Figure 3: Wi-Spy original – 11g Ch 6
Figures 3 and 4 show Chanalyzer’s three views, Planar, Spectral and TopoGraphic, using the original and 2.4x Wi-Spy versions respectively. The Planar view corresponds to the original Analyzer view, which shows the classic "spectrum" amplitude vs. frequency view.
The Spectral view is the same as the old Spectrograph view, which shows a "waterfall" graph of amplitude over time for each frequency, with dark blue representing low amplitudes and bright red representing high amplitudes.
Figure 4: Wi-Spy 2.4x – 11g Ch 6
I’ll let MetaGeek explain the new TopoGraphic view:
"The Topograhic View contains an amplitude over frequency graph similar to the Planar View, but instead of showing the current amplitude of each frequency it shows the popularity of each frequency/amplitude coordinate during the time displayed. The coloration of the Topographic View is similar to the Spectral View with blue being low and red being high, but the coloration now represents the "popularity" instead of the amplitude."

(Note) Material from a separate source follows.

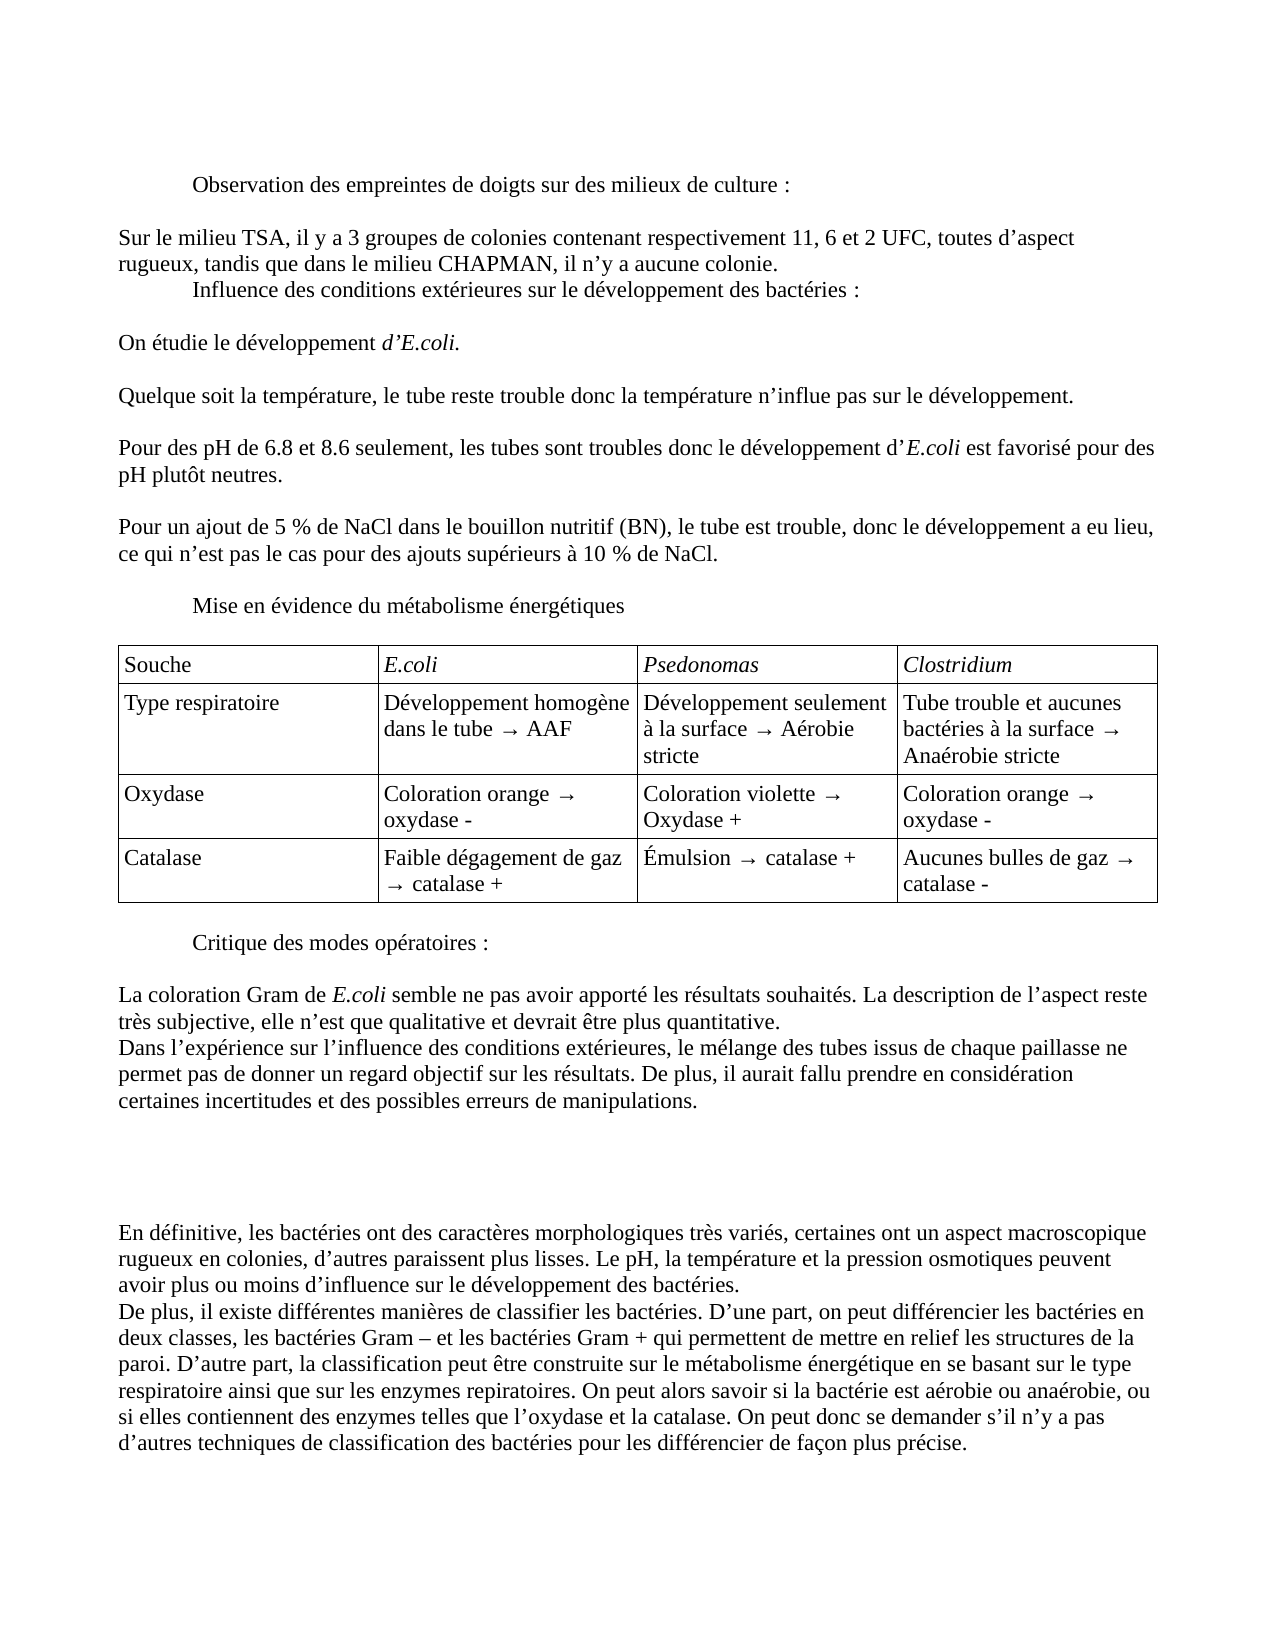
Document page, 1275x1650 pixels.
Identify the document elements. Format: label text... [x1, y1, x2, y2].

You can, of course, close each view to provide room for the others to expand.
In examing the plots, you’ll once again notice different amplitude results for each product. The Cognio registers about -77 dBm maximum near the middle of Channel 6, while the original Wi-Spy comes in ~ -50 dBm and the 2.4x at -54 dBm.
It’s hard to directly compare the three products since they don’t allow you to change resolution bandwidth or sweep speed, which directly effects the amount of energy seen in each frequency "bin", which in turn effects the displayed values. But since the Cognio has the highest resolution bandwidth, its displayed amplitudes will be more representitive of the actual signals.
For my range test, I switched things around a bit. I used a draft 11n D-Link DIR-655 router and DWA-652 CardBus card instead of the Linksys gear. I again drove the pair with IxChariot, but set the router to Channel 1 and 40 MHz mode. This produced a spectrum covering Channels 1 through 6.
I also moved to my kitchen, to a spot on a counter across from my test Location 4, which is one floor up and at the opposite end of the house from the AP and card location in my office. Figures 5 – 7 show the results for the three products. I again recommend you open the larger versions of each image for comparison.
Figure 5: Cognio Spectrum Expert – Distance Test – 11n 40 MHz mode
Figure 5 shows that the Cognio was able to detect the signal, but just barely. Also note that the Swept Spectrogram view shows only faint signal traces.
Figure 6: Wi-Spy original – Distance Test – 11n 40 MHz mode
Figure 6 shows that the original Wi-Spy also detected the signal, but in a way that could easily be mistaken for noise.
Figure 7: Wi-Spy 2.4x – Distance Test – 11n 40 MHz mode
Figure 7, however, clearly shows that the 2.4x provided the clearest view of the distant signal in all three display modes. There is no mistaking that the signal is there, even in the Spectral View. I suspect that the 2.4x’ dipole antenna gave it the advantage here since it was in the same plane (vertical) as the D-Link router’s antennas.
Well folks, MetaGeek has done it again with Wi-Spy 2.4x. While at just shy of $400 it’s not exactly an impulse buy, it’s still thousands less than any other 2.4 GHz spectrum analyzer that you can buy…except for the original Wi-Spy, of course. Since MetaGeek wants to offer a lower-cost alternative to the 2.4x, they will continue to offer the original Wi-Spy for $199.
So which one to buy? If you’re just doing the occasional spectrum sweep, or just curious about the 2.4 GHz airwaves around you, $200 is probably enough to spend to scratch that itch. But wireless installers on a budget and other folks who charge for their services would be better off spending the extra $200 for the extra range and, more importantly, frequency resolution of the 2.4x. As the earlier screenshots show, the difference is both clear and provides value. And don’t forget the ability to attach directional antennas!
And if you have the Original Wi-Spy and are wondering whether to spring for the 2.4x, you’ll have to make that call yourself. It’s a lot easier if you paid only $99 for your Original, though. Good Luck!